The Horsewoman(41)



Saw where he was after the combination.

Shit, it’s like a dead heat.

36. 37.

I couldn’t watch the clock anymore. Closed my eyes. Opened them and saw Galahad in the air over the last jump, saw him take it clean.

Saw Tyler raise his right hand in the air, like in triumph, as he landed.

Then he looked at the big screen at the same time I did.





FORTY-FOUR



MY TIME, THE previous best in the jump-off, was in the top right-hand corner: 38.4

His was 38.7.

Choke on it, Cullen.

Coronado and I had won the Grand Prix.

Only now Tyler Cullen whipped Galahad around, like he was making one more sharp turn, and the horse was galloping back toward the in-gate, Cullen only pulling him up at the last second, not waiting for his trainer, Mackey, to help him off, jumping down himself, nearly stumbling as he landed, as he handed Mackey the reins.

Then he was running for the judge’s booth.

“No way!” he yelled at the judge. “No way. They skipped a second.”

“What’s he doing?” I said to Daniel.

“Challenging the time.”

“Can you do that?”

“He thinks you can,” Daniel said.

“What do we do?”

“We stay right here,” he said.

We weren’t close enough to hear what Cullen was saying once he was inside the booth and managed to lower his voice. We could see him leaning close to the judge, pointing a finger at him. Then he stepped outside, turned around, and yelled that he wanted to see a steward from the FEI. Right now. International Federation of Equestrian Sports. Our sport’s ruling body. On a night like this, an event this big, the steward was as close as you could be to God.

“I’ll tell him what I just told you,” Tyler Cullen said now. “The clock was wrong. I saw exactly where I was when I landed.”

I was off Coronado by now. Emilio had him. Daniel and I walked over and leaned against the first jump, waited for the steward to make his way from his perch at the other end.

“He’s just a sore loser, right?” I said.

“The sorest I have ever seen,” Daniel said.

“Can he get away with this?”

In a quiet voice Daniel said, “No.”

“Why?”

“Because he is wrong,” Daniel said.

The steward was Charles Kaiser, a tall, white-haired man in a royal-blue sport jacket and white pants. He walked slowly through the middle of the course. It only seemed to piss off Tyler Cullen more. He was standing in front of the judge’s booth, hands on hips.

“Now what?” I said.

“I have only seen this happen a couple of other times,” Daniel said. “They will connect to FarmTek, which supplies the timing device. Then they will sync up their system with the replay of his round. And then they will see that the clock did not skip anything.”

“You don’t know that,” I said.

“I do,” Daniel said.

Then we both watched the three of them, the judge and Mr. Kaiser and Tyler Cullen, all crouched over a laptop in the judge’s booth. They were in there about five minutes, Daniel and I watching them as closely as we’d watched Cullen’s round on Galahad.

Then Mr. Kaiser was outside the booth, walking slowly toward Daniel and me.

Shaking his head.





FORTY-FIVE



I REACHED OVER and squeezed Daniel’s hand. I was afraid I might end up in the dirt again if I didn’t have something to hold on to.

Or somebody.

“I’m so sorry,” Mr.
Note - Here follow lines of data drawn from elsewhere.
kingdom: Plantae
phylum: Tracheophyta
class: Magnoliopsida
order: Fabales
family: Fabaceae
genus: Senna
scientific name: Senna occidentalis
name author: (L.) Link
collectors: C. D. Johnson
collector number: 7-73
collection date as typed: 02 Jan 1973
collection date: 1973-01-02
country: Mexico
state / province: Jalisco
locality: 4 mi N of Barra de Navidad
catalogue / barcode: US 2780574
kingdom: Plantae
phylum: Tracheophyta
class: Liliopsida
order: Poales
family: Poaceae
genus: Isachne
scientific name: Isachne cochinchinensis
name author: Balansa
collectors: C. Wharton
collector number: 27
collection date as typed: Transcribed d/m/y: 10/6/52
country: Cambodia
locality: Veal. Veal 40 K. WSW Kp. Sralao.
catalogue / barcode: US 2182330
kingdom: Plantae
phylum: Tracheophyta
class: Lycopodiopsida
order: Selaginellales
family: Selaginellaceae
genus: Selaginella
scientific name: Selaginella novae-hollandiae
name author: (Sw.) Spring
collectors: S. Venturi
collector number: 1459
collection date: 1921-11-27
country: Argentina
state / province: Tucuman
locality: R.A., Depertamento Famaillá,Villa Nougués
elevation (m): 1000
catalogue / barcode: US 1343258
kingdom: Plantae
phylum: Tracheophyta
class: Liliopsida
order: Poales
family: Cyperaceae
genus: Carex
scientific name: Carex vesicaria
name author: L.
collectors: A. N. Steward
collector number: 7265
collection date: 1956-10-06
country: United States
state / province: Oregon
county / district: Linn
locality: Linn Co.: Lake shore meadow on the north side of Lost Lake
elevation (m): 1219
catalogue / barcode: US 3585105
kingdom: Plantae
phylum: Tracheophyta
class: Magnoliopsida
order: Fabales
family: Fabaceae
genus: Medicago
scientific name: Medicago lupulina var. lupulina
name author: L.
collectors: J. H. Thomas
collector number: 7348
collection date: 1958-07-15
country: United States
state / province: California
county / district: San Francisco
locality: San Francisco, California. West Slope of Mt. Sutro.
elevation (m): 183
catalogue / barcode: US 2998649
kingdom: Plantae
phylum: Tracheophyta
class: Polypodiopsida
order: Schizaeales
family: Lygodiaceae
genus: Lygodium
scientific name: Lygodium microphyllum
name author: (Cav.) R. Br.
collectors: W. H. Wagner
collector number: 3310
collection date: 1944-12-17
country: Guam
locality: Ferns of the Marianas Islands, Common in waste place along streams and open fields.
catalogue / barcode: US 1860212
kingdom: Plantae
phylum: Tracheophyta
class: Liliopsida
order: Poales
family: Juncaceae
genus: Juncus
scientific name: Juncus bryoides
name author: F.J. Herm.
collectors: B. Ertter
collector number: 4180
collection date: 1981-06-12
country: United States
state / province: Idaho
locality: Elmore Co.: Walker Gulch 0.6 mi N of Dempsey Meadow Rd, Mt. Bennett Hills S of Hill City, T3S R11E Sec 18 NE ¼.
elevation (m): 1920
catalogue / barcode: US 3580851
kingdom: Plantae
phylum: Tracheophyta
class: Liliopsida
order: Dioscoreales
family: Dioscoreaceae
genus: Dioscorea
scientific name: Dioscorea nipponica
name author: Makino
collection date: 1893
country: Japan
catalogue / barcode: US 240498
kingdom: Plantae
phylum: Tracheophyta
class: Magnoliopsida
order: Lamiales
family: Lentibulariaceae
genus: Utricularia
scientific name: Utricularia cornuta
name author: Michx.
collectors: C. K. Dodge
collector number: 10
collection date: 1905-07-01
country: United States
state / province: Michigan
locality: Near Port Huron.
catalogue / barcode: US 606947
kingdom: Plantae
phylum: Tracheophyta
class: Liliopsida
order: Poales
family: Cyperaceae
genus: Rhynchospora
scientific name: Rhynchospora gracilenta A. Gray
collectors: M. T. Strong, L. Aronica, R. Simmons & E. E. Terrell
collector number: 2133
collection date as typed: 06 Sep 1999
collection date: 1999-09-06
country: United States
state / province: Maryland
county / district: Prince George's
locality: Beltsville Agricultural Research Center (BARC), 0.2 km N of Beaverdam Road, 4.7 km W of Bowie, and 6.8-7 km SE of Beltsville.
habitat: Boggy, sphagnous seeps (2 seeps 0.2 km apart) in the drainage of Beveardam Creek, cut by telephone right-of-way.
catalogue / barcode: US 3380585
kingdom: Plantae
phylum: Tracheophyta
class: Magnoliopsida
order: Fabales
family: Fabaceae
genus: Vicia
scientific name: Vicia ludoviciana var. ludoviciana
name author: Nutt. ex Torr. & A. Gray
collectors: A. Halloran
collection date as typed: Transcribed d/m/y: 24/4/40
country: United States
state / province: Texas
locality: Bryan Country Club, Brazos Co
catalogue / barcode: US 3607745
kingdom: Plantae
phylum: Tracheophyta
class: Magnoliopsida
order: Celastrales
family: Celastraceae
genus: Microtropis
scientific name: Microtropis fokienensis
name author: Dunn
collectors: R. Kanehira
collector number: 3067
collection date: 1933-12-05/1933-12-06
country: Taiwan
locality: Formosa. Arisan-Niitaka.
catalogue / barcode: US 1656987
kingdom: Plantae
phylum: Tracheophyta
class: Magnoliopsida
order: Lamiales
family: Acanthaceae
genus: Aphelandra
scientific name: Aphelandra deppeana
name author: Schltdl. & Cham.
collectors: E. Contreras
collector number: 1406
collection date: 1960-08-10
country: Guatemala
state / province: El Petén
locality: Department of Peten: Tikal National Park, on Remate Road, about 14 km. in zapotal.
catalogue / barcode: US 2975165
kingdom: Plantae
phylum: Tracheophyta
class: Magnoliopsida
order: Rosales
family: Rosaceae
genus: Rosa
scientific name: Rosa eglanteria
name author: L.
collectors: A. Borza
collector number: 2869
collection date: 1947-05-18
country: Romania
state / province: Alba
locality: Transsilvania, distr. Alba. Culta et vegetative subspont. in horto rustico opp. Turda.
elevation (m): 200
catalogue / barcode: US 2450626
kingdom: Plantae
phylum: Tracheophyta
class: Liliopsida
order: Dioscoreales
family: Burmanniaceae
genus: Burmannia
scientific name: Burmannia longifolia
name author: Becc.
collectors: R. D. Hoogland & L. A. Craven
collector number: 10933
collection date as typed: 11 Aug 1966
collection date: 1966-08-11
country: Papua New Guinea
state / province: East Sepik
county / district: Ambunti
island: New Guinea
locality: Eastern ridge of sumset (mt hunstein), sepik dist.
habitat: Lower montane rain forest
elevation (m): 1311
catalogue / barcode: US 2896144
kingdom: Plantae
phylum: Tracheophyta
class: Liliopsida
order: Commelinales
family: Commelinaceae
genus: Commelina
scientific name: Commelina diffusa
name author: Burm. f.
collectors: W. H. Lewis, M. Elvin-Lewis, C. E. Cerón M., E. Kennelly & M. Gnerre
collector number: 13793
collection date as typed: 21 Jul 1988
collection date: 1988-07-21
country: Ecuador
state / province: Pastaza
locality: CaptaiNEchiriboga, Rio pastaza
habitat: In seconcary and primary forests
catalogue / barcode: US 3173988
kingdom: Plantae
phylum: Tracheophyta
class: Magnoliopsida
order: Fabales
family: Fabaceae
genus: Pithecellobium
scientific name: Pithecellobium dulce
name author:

Kaiser said in an amazingly deep voice.

He even sounds a little bit like God.

Now I squeezed Daniel’s hand even harder.

Daniel spoke first, because I couldn’t.

“Sorry for what?” he said.

“For the delay,” Mr. Kaiser said. “Mr. Cullen’s time was correct. He slowed up at the end when he raised his arm in the air. He didn’t ride the last few strides through the timer.”

Now Daniel squeezed my hand. I saw him smile. I smiled, too, and in a quiet voice said to Daniel, “Somebody spiked the ball too soon.”

Mr. Kaiser extended his hand to me then.

“You’re a champion, Miss McCabe,” he said. “Congratulations.”





FORTY-SIX



I’D WATCHED CHAMPIONS honored on plenty of other Saturday nights. I’d watched Mom step up onto the medal stand and be handed the winner’s check and have a special sash placed around her neck, before they handed her and the two runners-up bottles of champagne.

First time for me.

The check for $250,000, oversized for the photographers, was made out to me. When we got the real one, Grandmother and Steve Gorton would divide the money. I wasn’t great at math. But I was good enough to know that our share was just over $100,000. Might have been pocket change to Gorton. Not to Atwood Farm. It didn’t mean that we were in the clear. Just that we could keep on keeping on for the time being.

My place on the medal stand was slightly higher than Matthew Killeen’s and Tyler Cullen’s. Matthew had congratulated me. Tyler Cullen took his place and stared straight ahead, still caught up in his tantrum. After past ceremonies, the riders who’d finished second and third would pop the champagne and spray the champion with it.